Reputation: 153
I have some audio files recorded from wind turbines, and I'm trying to do anomaly detection. The general idea is if a blade has a fault (e.g. cracking), the sound of this blade will differ with other two blades, so we can basically find a way to extract each blade's sound signal and compare the similarity / distance between them, if one of this signals has a significant difference, we can say the turbine is going to fail. I only have some faulty samples, labels are lacking.
However, there seems to be no one doing this kind of work, and I met lots of troubles while attempting. I've tried using stft to convert the signal to power spectrum, and some spikes show. How to identify each blade from the raw data? (Some related work use AutoEncoders to detect anomaly from audio, but in this task we want to use some similarity-based method.)
Anyone has good idea? Have some related work / paper to recommend?
Upvotes: 0
Views: 109
Reputation: 6299
Assuming that the audio you got is from a location where one can hear individual blades as they pass by, there are two subproblems:
1) Estimate each blade position, and extract the audio for each blade.
2) Compare the signal from each blade to eachother. Determine if one of them is different enough to be considered an anomaly
Estimating the blade position can be done with a sensor that detects the rotation directly. For example based on the magnetic field of the generator. Ideally you would have this kind known-good sensor data, at least while developing your system. It may be possible to estimate using only audio, using some sort of Periodicity Detection. Autocorrelation is a commonly used technique for that.
To detect differences between blades, you can try to use a standard distance function on a standard feature description, like Euclidean on MFCC. You will still need to have some samples for both known faulty examples and known good/acceptable examples, to evaluate your solution. There is however a risk that this will not be good enough. Then try to compute some better features as basis for the distance computation. Perhaps using an AutoEncoder. You can also try some sort of Similarity Learning. If you have a good amount of both good and faulty data, you may be able to use a triplet loss setup to learn the similarity metric. Feed in data for two good blades as objects that should be similar, and the known-bad as something that should be dissimilar.
Upvotes: 1
Reputation: 59368
Well...
If your shaft is rotating at, say 1200 RPM or 20 Hz, then all the significant sound produced by that rotation should be at harmonics of 20Hz.

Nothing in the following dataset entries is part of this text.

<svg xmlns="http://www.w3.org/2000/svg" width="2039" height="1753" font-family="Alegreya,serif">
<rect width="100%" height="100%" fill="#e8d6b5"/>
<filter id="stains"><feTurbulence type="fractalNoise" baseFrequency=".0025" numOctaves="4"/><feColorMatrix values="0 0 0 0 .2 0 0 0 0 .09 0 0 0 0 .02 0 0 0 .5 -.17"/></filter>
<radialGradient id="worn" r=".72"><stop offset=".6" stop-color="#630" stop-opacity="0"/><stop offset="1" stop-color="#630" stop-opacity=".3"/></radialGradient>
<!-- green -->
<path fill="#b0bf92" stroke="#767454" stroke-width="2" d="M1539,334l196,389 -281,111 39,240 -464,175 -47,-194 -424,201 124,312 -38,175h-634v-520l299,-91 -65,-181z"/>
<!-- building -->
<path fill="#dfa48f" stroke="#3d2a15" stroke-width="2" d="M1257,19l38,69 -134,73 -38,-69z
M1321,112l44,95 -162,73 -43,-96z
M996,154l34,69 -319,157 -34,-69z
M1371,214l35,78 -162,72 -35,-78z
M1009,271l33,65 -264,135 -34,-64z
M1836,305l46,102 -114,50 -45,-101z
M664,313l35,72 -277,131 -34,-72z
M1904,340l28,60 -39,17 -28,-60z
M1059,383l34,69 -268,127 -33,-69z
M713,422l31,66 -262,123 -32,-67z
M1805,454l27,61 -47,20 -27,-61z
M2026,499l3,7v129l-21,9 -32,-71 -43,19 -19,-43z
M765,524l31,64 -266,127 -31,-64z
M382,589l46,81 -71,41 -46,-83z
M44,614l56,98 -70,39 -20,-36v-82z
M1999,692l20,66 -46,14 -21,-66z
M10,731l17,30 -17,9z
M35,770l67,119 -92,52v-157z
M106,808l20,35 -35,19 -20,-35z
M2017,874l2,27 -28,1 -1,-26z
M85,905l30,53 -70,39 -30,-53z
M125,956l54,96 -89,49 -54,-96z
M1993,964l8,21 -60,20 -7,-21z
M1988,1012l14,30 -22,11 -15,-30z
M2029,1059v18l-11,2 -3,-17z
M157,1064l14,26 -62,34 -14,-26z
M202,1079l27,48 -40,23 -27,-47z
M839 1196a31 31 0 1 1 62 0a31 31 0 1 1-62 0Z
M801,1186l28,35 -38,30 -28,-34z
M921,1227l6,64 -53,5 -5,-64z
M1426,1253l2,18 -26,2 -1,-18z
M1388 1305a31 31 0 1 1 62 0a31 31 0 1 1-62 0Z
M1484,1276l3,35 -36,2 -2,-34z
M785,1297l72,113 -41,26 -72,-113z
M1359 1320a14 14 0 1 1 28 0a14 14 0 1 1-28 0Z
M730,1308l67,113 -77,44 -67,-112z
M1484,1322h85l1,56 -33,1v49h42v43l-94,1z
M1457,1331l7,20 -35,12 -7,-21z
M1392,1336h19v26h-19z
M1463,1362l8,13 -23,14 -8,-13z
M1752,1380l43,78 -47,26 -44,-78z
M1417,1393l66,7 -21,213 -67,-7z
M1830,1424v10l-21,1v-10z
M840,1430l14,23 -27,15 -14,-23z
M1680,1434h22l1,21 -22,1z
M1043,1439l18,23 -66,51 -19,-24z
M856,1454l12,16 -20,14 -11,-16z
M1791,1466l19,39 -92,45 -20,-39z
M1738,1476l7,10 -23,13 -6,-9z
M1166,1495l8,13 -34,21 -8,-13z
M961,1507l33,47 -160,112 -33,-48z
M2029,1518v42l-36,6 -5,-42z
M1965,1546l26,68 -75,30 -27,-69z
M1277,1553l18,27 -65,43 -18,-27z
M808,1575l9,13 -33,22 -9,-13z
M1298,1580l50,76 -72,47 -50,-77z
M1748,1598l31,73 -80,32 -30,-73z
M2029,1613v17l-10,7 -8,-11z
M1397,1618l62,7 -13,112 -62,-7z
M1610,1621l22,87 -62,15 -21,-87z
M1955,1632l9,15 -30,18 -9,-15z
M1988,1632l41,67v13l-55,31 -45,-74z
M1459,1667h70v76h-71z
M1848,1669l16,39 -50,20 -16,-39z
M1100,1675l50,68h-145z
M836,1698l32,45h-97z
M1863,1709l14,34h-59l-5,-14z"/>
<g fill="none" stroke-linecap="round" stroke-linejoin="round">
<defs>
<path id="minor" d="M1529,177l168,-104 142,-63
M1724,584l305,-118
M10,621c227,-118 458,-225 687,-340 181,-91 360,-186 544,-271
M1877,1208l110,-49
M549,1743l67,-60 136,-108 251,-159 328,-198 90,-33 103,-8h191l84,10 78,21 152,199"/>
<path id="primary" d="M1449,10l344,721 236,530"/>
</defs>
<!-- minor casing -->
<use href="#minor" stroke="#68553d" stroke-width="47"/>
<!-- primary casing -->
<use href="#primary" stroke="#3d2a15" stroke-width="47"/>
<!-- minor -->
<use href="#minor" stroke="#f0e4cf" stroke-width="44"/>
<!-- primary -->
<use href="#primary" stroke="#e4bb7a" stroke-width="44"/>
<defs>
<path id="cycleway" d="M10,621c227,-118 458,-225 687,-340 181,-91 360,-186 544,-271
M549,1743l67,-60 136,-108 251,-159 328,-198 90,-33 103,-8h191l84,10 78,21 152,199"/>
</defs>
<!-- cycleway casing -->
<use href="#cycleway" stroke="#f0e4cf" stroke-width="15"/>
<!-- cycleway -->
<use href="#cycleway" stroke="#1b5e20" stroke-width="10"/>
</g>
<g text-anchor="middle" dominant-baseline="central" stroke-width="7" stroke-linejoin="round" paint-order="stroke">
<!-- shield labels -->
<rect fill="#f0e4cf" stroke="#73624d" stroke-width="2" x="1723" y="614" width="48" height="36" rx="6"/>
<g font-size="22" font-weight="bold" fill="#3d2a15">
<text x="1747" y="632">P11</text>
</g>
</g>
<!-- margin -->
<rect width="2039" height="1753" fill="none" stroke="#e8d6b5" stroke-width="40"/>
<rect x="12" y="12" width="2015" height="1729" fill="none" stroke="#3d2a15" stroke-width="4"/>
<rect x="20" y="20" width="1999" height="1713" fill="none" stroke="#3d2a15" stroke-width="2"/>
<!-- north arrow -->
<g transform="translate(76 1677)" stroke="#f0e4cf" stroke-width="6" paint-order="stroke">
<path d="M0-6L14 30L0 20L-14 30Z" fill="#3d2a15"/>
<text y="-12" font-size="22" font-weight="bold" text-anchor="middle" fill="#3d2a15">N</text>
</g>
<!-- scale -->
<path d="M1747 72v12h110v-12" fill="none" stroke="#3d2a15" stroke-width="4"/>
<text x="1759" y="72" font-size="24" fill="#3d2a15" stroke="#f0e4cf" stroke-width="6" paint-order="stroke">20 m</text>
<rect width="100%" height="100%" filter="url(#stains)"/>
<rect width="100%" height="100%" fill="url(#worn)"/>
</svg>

If the turbine has 3 perfect blades, however, then it will be in exactly the same configuration 3 times for every rotation, so all of the sound produced by the rotation should be confined to multiples of 60 Hz.
Energy at the other harmonics of 20 Hz -- 20, 40, 80, 100, etc. -- that is above the noise floor would generally result from differences between the blades.
This of course ignores noise from other sources that are also synchronized to the shaft, which can mess up the analysis.
Upvotes: 1